Seriously, it is amazing how way ahead of the curve he was. ISMM was originally published when Tim Ferriss was only 1 year old, but the only real difference between it and 4 Hour Work Week is the scale that the Internet makes available. Every time some hungry hacker blogs about supplementing his income by selling photos on some stock photography site--man, it's deja vu all over again.


I guessed 3d printer. A search results suggested it was a common science fiction term synonymous with Star Trek's replicator.


I love the concept of: rooms which go places.


Carriages with compartments are one of the reasons I prefer travelling by train over other forms of transportation - they're basically an implementation of the travelling room concept, albeit non-private. You usually have to share the compartment with up to 5 other travellers, but a handful of people in a small room tend to be much quieter (and more friendly) than dozens in an open plan carriage. Sadly, compartments are increasingly rare nowadays, even in first class. I assume they're less space efficient in terms of passengers/m².

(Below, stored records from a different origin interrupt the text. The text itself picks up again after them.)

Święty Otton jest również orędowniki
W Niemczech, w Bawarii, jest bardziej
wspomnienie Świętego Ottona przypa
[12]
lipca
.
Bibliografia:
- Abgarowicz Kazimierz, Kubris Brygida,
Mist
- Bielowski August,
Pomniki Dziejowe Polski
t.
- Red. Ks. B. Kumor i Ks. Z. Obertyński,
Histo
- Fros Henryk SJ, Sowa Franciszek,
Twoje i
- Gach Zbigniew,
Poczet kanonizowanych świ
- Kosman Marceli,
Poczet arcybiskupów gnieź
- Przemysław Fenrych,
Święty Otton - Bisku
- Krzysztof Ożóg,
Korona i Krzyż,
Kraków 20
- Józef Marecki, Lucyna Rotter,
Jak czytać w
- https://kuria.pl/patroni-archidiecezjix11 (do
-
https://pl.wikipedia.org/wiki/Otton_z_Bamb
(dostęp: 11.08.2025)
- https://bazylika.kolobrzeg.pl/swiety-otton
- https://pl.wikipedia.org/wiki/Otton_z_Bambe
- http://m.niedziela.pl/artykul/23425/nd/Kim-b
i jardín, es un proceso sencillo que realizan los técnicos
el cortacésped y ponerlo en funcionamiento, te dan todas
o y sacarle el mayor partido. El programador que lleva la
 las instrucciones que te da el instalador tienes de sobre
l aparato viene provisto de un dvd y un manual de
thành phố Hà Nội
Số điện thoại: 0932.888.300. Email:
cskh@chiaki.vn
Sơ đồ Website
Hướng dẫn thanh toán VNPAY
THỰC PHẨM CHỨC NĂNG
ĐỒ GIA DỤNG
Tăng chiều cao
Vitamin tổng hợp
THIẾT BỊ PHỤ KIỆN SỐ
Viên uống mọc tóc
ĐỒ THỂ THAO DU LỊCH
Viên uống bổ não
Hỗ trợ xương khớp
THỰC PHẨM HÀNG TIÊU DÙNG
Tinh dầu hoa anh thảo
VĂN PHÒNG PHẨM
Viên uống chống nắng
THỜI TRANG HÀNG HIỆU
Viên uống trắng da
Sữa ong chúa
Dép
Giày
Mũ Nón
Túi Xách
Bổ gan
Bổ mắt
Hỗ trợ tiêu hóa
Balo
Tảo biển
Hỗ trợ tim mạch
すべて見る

Of course, if you can afford it, you can get one like this... http://en.wikipedia.org/wiki/British_Royal_Train


My grandparents used to call their RV 'the wheelhouse', which I guess is like the more common term 'motorhome'.

When someone else is driving, for you it certainly functions like a room that goes places.

I mean, isn't this a room that goes places? http://www.prevostcar.com/DB/markets/market_motorhome_4high....

Major changes would have to made to cars so they could function like that for everyone safely, though. Even with robot drivers, I still wouldn't trust that I could be walking around cooking and playing ping pong while we're moving.